Peinlicher Antrag im Bundestag

Die Partei “Die Linke” hat im Bundestag einen Antrag zur Zeitarbeit gestellt. Dieser Antrag richtet sich darauf, die Höchstüberlassungsdauer auf drei Monate zu begrenzen, den gleichen Lohn bereits vom ersten Tag an zu zahlen und zusätzlich einen Flexibilitätsbonus von zehn Prozent draufzuschlagen. Wenig durchdacht und ohne entsprechende Grundkenntnisse der Zeitarbeit zeigt der Antrag ein paar entscheidende Schwächen, gerade auch für die Arbeitnehmer.

Kaum ein Arbeitgeber könnte mit Beschäftigten aus der Zeitarbeit über einen so geringen Zeitraum etwas anfangen, bedenkt man allein die Einarbeitungszeit oder die durchschnittliche Projektdauer. Zudem müssten die Arbeitnehmer sich alle drei Monate in einer völlig neuen Umgebung zurechtfinden und wären damit einem erheblichen Stress ausgesetzt. Die 10 Prozent Zuschlag bei gleichem Lohn kennt man in der Zeitarbeit aus Ländern wie Frankreich.

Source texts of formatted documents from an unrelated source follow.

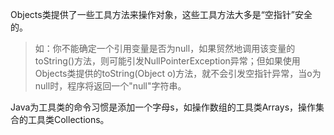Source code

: Objects类提供了一些工具方法来操作对象，这些工具方法大多是“空指针”安全的。

> 如：你不能确定一个引用变量是否为null，如果贸然地调用该变量的toString()方法，则可能引发NullPointerException异常；但如果使用Objects类提供的toString(Object o)方法，就不会引发空指针异常，当o为null时，程序将返回一个"null"字符串。

Java为工具类的命令习惯是添加一个字母s，如操作数组的工具类Arrays，操作集合的工具类Collections。

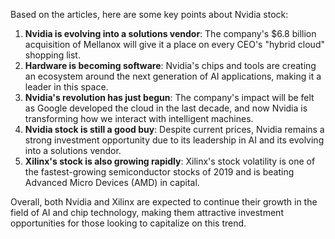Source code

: Based on the articles, here are some key points about Nvidia stock:

1. **Nvidia is evolving into a solutions vendor**: The company's $6.8 billion acquisition of Mellanox will give it a place on every CEO's "hybrid cloud" shopping list.
2. **Hardware is becoming software**: Nvidia's chips and tools are creating an ecosystem around the next generation of AI applications, making it a leader in this space.
3. **Nvidia's revolution has just begun**: The company's impact will be felt as Google developed the cloud in the last decade, and now Nvidia is transforming how we interact with intelligent machines.
4. **Nvidia stock is still a good buy**: Despite current prices, Nvidia remains a strong investment opportunity due to its leadership in AI and its evolving into a solutions vendor.
5. **Xilinx's stock is also growing rapidly**: Xilinx's stock volatility is one of the fastest-growing semiconductor stocks of 2019 and is beating Advanced Micro Devices (AMD) in capital.

Overall, both Nvidia and Xilinx are expected to continue their growth in the field of AI and chip technology, making them attractive investment opportunities for those looking to capitalize on this trend.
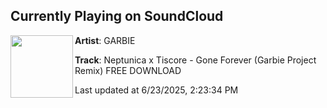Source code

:## Currently Playing on SoundCloud

[<img align="left" width="100" src="https://i1.sndcdn.com/artworks-81b3W4vaMaOiw5dN-EqEj2Q-t500x500.jpg">](https://soundcloud.com/dj-garbie/neptunica-x-tiscore-gone)

**Artist**: GARBIE 

**Track**: Neptunica x Tiscore - Gone Forever (Garbie Project Remix) FREE DOWNLOAD

Last updated at 6/23/2025, 2:23:34 PM
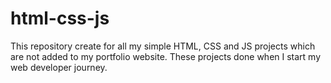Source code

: # html-css-js

This repository create for all my simple HTML, CSS and JS projects which are not added to my portfolio website. These projects done when I start my web developer journey.
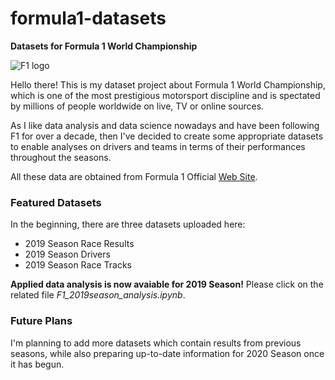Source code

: # formula1-datasets

**Datasets for Formula 1 World Championship**

![F1 logo](https://i.ibb.co/0Cv5J79/f1-logo-present.png)

Hello there! This is my dataset project about Formula 1 World Championship, which is one of the most prestigious motorsport discipline and is spectated by millions of people worldwide on live, TV or online sources.

As I like data analysis and data science nowadays and have been following F1 for over a decade, then I've decided to create some appropriate datasets to enable analyses on drivers and teams in terms of their performances throughout the seasons.

All these data are obtained from Formula 1 Official [Web Site](https://www.formula1.com/).

### Featured Datasets

In the beginning, there are three datasets uploaded here:

- 2019 Season Race Results
- 2019 Season Drivers
- 2019 Season Race Tracks

**Applied data analysis is now avaiable for 2019 Season!** Please click on the related file _F1_2019season_analysis.ipynb_.

### Future Plans

I'm planning to add more datasets which contain results from previous seasons, while also preparing up-to-date information for 2020 Season once it has begun.

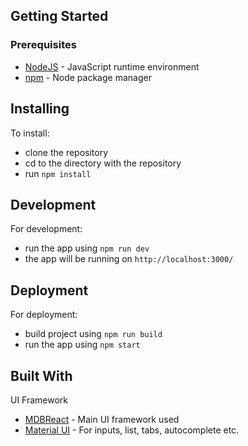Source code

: ## Getting Started

### Prerequisites

* [NodeJS](https://nodejs.org/en/) - JavaScript runtime environment
* [npm](https://www.npmjs.com/get-npm) - Node package manager


## Installing

To install:

* clone the repository
* cd to the directory with the repository
* run `npm install`


## Development

For development:

* run the app using `npm run dev`
* the app will be running on `http://localhost:3000/`


## Deployment

For deployment:

* build project using `npm run build`
* run the app using `npm start`


## Built With

UI Framework

* [MDBReact](https://mdbootstrap.com/docs/react/) - Main UI framework used
* [Material UI](https://material-ui.com/) - For inputs, list, tabs, autocomplete etc.
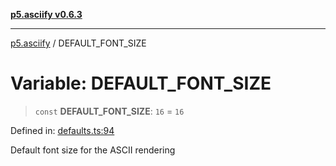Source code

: [**p5.asciify v0.6.3**](../README.md)

***

[p5.asciify](../globals.md) / DEFAULT\_FONT\_SIZE

# Variable: DEFAULT\_FONT\_SIZE

> `const` **DEFAULT\_FONT\_SIZE**: `16` = `16`

Defined in: [defaults.ts:94](https://github.com/humanbydefinition/p5-asciify/blob/571047bdf712418b9d7094e1f65d29ff730058f9/src/lib/defaults.ts#L94)

Default font size for the ASCII rendering
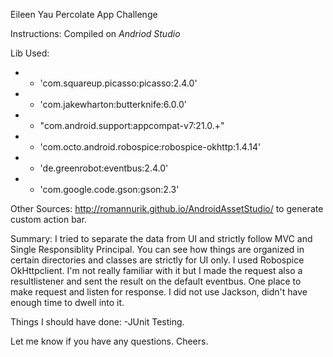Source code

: Eileen Yau
Percolate App Challenge

Instructions:
Compiled on *Andriod Studio* 

Lib Used: 
* * 'com.squareup.picasso:picasso:2.4.0' 
* * 'com.jakewharton:butterknife:6.0.0' 
* * "com.android.support:appcompat-v7:21.0.+" 
* * 'com.octo.android.robospice:robospice-okhttp:1.4.14' 
* * 'de.greenrobot:eventbus:2.4.0' 
* * 'com.google.code.gson:gson:2.3'

Other Sources:
http://romannurik.github.io/AndroidAssetStudio/ to generate custom action bar.

Summary:
I tried to separate the data from UI and strictly follow MVC and Single Responsiblity Principal.
You can see how things are organized in certain directories and classes are strictly for UI
only.
I used Robospice OkHttpclient. I'm not really familiar with it but
I made the request also a resultlistener and sent the result on the default eventbus.
One place to make request and listen for response.
I did not use Jackson, didn't have enough time to dwell into it. 

Things I should have done:
-JUnit Testing. 

Let me know if you have any questions.
Cheers.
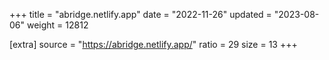 +++
title = "abridge.netlify.app"
date = "2022-11-26"
updated = "2023-08-06"
weight = 12812

[extra]
source = "https://abridge.netlify.app/"
ratio = 29
size = 13
+++
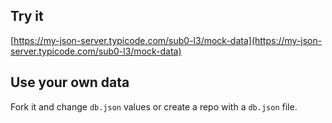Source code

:## Try it

[https://my-json-server.typicode.com/sub0-l3/mock-data](https://my-json-server.typicode.com/sub0-l3/mock-data)

## Use your own data

Fork it and change `db.json` values or create a repo with a `db.json` file.
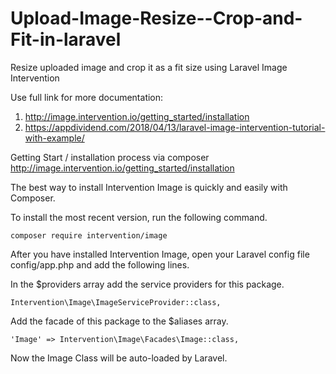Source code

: # Upload-Image-Resize--Crop-and-Fit-in-laravel
Resize uploaded image and crop it as a fit size using Laravel Image Intervention

Use full link for more documentation:

01. http://image.intervention.io/getting_started/installation
02. https://appdividend.com/2018/04/13/laravel-image-intervention-tutorial-with-example/

Getting Start / installation process via composer
http://image.intervention.io/getting_started/installation



The best way to install Intervention Image is quickly and easily with Composer.

To install the most recent version, run the following command.

	composer require intervention/image


After you have installed Intervention Image, open your Laravel config file config/app.php and add the following lines.

In the $providers array add the service providers for this package.

    Intervention\Image\ImageServiceProvider::class,


Add the facade of this package to the $aliases array.

    'Image' => Intervention\Image\Facades\Image::class,


Now the Image Class will be auto-loaded by Laravel.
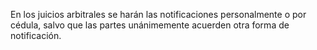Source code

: En los juicios arbitrales se harán las notificaciones personalmente o por cédula, salvo que las partes unánimemente acuerden otra forma de notificación.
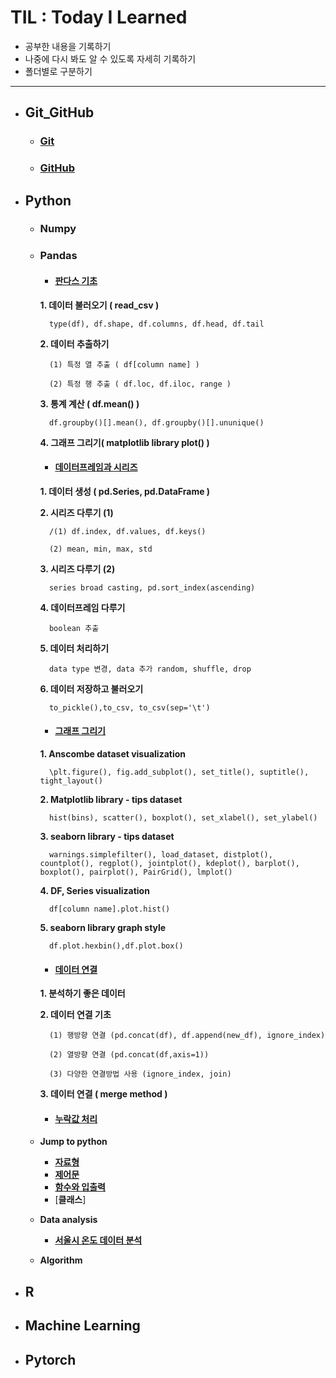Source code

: # TIL : Today I Learned

* 공부한 내용을 기록하기
* 나중에 다시 봐도 알 수 있도록 자세히 기록하기
* 폴더별로 구분하기
---
* ## Git_GitHub
    * ### [Git](https://github.com/ejcho3792/TIL/blob/master/Git_GitHub/git_vscode.md)
    * ### [GitHub](https://github.com/ejcho3792/TIL/blob/master/Git_GitHub/github.md)

* ## Python
    * ### Numpy
    * ### Pandas
        * #### [판다스 기초](https://github.com/ejcho3792/TIL/blob/master/Python/Pandas/pandas_basic_2.ipynb)

        **1. 데이터 불러오기 ( read_csv )**
        
            type(df), df.shape, df.columns, df.head, df.tail

        **2. 데이터 추출하기**

            (1) 특정 열 추출 ( df[column name] )

            (2) 특정 행 추출 ( df.loc, df.iloc, range )
        
        **3. 통계 계산 ( df.mean() )**

            df.groupby()[].mean(), df.groupby()[].ununique()

        **4. 그래프 그리기( matplotlib library plot() )**

        * #### [데이터프레임과 시리즈](https://github.com/ejcho3792/TIL/blob/master/Python/Pandas/pandas_basic_3.ipynb)

        **1. 데이터 생성 ( pd.Series, pd.DataFrame )**

        **2. 시리즈 다루기 (1)**

            /(1) df.index, df.values, df.keys()

            (2) mean, min, max, std

        **3. 시리즈 다루기 (2)**

            series broad casting, pd.sort_index(ascending)

        **4. 데이터프레임 다루기**

            boolean 추출
        
        **5. 데이터 처리하기**

            data type 변경, data 추가 random, shuffle, drop

        **6. 데이터 저장하고 불러오기**

            to_pickle(),to_csv, to_csv(sep='\t')

        * #### [그래프 그리기](https://github.com/ejcho3792/TIL/blob/master/Python/Pandas/pandas_basic_4.ipynb)

        **1. Anscombe dataset visualization**

            \plt.figure(), fig.add_subplot(), set_title(), suptitle(), tight_layout()

        **2. Matplotlib library - tips dataset**

            hist(bins), scatter(), boxplot(), set_xlabel(), set_ylabel()

        **3. seaborn library - tips dataset**

            warnings.simplefilter(), load_dataset, distplot(), countplot(), regplot(), jointplot(), kdeplot(), barplot(), boxplot(), pairplot(), PairGrid(), lmplot()

        **4. DF, Series visualization**

            df[column name].plot.hist()

        **5. seaborn library graph style**

            df.plot.hexbin(),df.plot.box()

        * #### [데이터 연결](https://github.com/ejcho3792/TIL/blob/master/Python/Pandas/pandas_basic_5.ipynb)

        **1. 분석하기 좋은 데이터**

        **2. 데이터 연결 기초**

            (1) 행방향 연결 (pd.concat(df), df.append(new_df), ignore_index)

            (2) 열방향 연결 (pd.concat(df,axis=1))

            (3) 다양한 연결방법 사용 (ignore_index, join)

        **3. 데이터 연결 ( merge method )**

        * #### [누락값 처리](https://github.com/ejcho3792/TIL/blob/master/Python/Pandas/pandas_basic_6.ipynb)

    * **Jump to python**
        * [**자료형**](https://github.com/ejcho3792/TIL/blob/master/Python/Jump_to_python/Data_type.ipynb)
        * [**제어문**](https://github.com/ejcho3792/TIL/blob/master/Python/Jump_to_python/If_while_for.ipynb)
        * [**함수와 입출력**](https://github.com/ejcho3792/TIL/blob/master/Python/Jump_to_python/Func_input_output.ipynb)
        * [**클래스**]
    * **Data analysis**
        * [**서울시 온도 데이터 분석**](https://github.com/ejcho3792/TIL/blob/master/Data_analysis_python/seoul_temperature/Seoul_temp_analysis.ipynb)
    * **Algorithm**

* ## R
    

* ## Machine Learning

* ## Pytorch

Dort wird nach dem Agentur-Prinzip beschäftigt – mit klaren Nachteilen für die Arbeitnehmer. Denn diese sind nur für die Zeit ihres Einsatzes beschäftigt und stehen danach wieder auf der Straße. In Deutschland herrscht dagegen das Unternehmer-Prinzip. Hier befindet sich der Arbeitnehmer aus der Zeitarbeit in Festanstellung beim Personaldienstleister, der ihm sein Grundentgelt auch zwischen den Einsätzen zahlt.